Must we argue? Yes! Don't you understand that if we don't keep arguing, then, arguably, our heads may disappear up our own rectums! Is that what you really want? Me with my head stuck up my own ass? Do you really think I'm that ugly? 

We spent yesterday at the Art Institute in Chicago.

Which, according to Tripadvisor, is a slightly more pleasant way to pass the time then poking your eyes out.  

We were there for hours and we just argued the whole time.

Why the fuck do we have to come to this horrible place? You know why. I really don't. You said you'd still love me if my head was stuck up my rectum. What's so terrible about that? Didn't Socrates say to Alcibiades that he'd still be gorgeous with his head stuck up his own anus? No! That was Wittgenstein you fucking retard! Boy, did your mother do a number on you! Talk about being closeted! Not that again. Yes, that again! Only a fag would want a lovely lass like me to stick my head up my own asshole. But didn't Sappho herself do so to retain the affections of fickle Phaon? No. I think that was Mary Wollestonecroft. British women are as ugly as shit. No argument there! How dare you! There is an argument there. I bet I have a lot of turds in my intestines much prettier than any British woman. I think I'll quickly stick my head up my arse to have a look. Please don't, dear. This is the Art Institute after all. Why not save that sort of thing for when we visit the Fart Institute? Don't tell me when and where I can shove my own head up my own rectum! I was merely suggesting... No you weren't! You were trying to control my body! OMG! You are right! I'm so ashamed!  I'm going to stick my head up my arse because I literally can't show my face anywhere. You're just saying that to get out of this argument. Just like Wittgenstein? Fuck Wittgenstein. If you love him so much why don't you marry him? Not that again! Yes, that again! etc.

We kept trying to look at paintings, but we kept being drawn back into argument. It was very emotionally draining. We weren’t angry at each other, but it wasn’t pleasant. It was stressful and upsetting. But it also felt like, OK, there are big stakes here.

No. There was nothing at all at stake.  

And that does happen pretty regularly for us. We can discover that we’re not on the same page and it’s deeply upsetting. And then each of us realizes we don’t have to justify our view as much as we thought we did through the conversation. We’re trying to arrive at a shared view of the situation, but that could take a long time.

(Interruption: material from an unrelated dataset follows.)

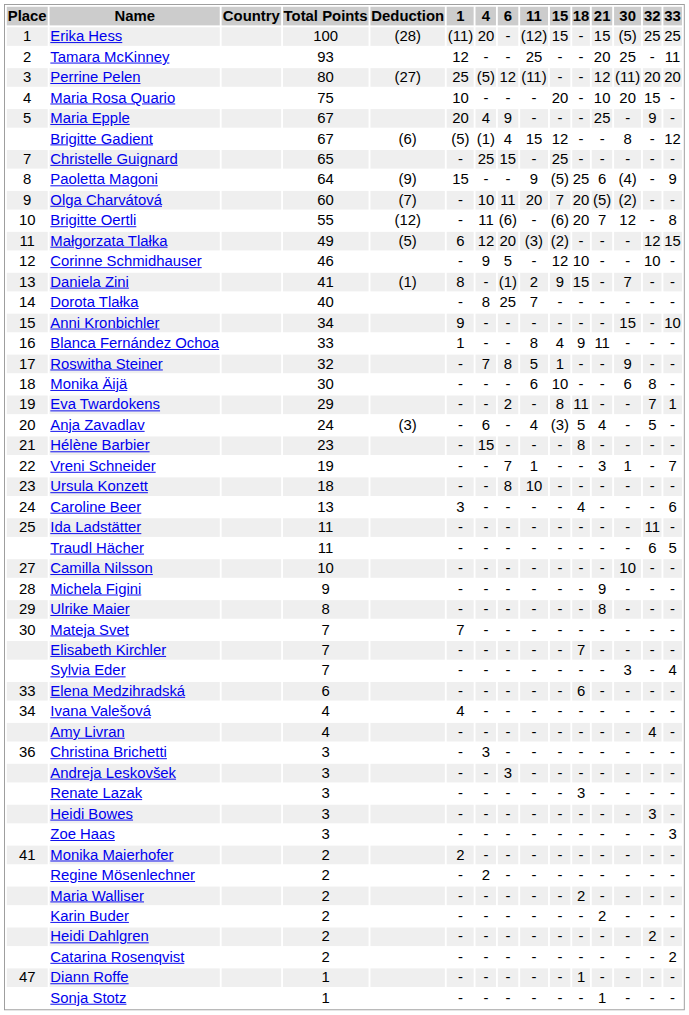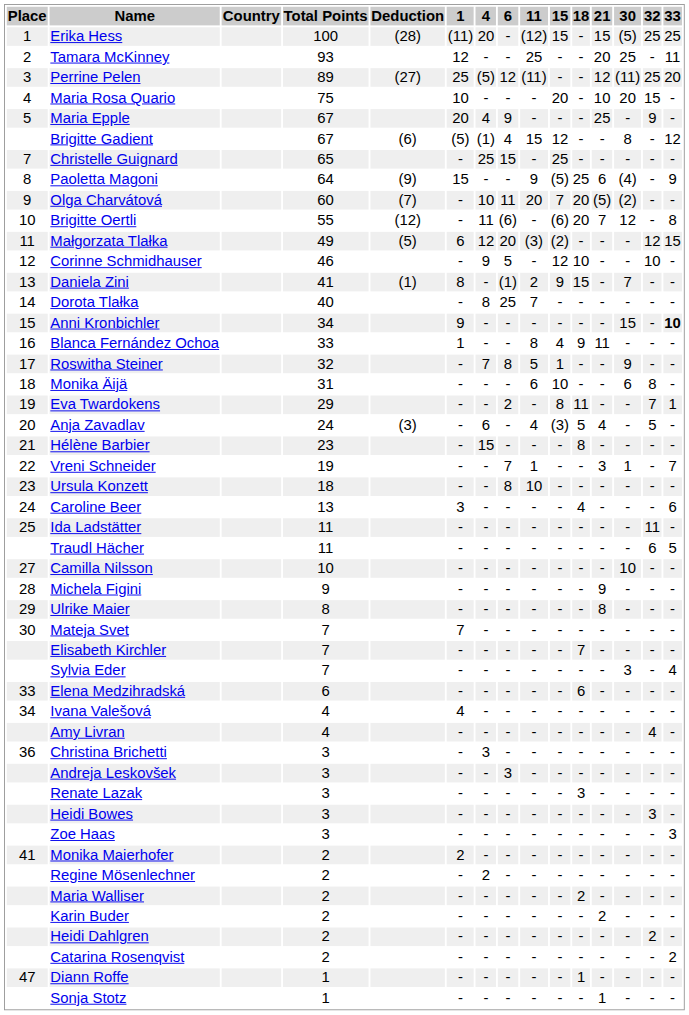Perrine Pelen | Total Points: 80 -> 89
Perrine Pelen | 32: 20 -> 25
Anni Kronbichler | 33: normal -> bold
Monika Äijä | Total Points: 30 -> 31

Fortunately both these cretins teach nonsense and so their arguing fills a Wisdom shaped void in their lives.  

This sounds exhausting. Maybe this constant back and forth arguing works if you’re married to another philosopher, but what’s wrong with just having a comfortable marriage?

You might end up doing something useful or realizing that you could do so by quitting your job which is to teach nonsense.  

“This is exhausting” is a response I get a lot from people, not just in terms of marriage, but also just in philosophy.

What they mean is the thing so pointless that one feels exhausted just thinking about it.  

People often ask, “When have I done enough? Can I do it for half an hour or an hour a day? Is that enough?”

People often humour a lunatic by asking such wide-eyed questions.  

But when you do more of it, you become more tolerant of it. It’s not like philosophers can handle it 100 percent of the time. I certainly can’t handle as much as Socrates did.

Because he wasn't obliged to teach shite.  

But I try to live up to the standard as much as I can, and then I will always fall short of it. But I’m not just living out my life in accordance with a script that some people handed me.

Don't live your life in accordance with a script handed out by this nutter. Find your own way of being unproductive. Take up Socioproctology.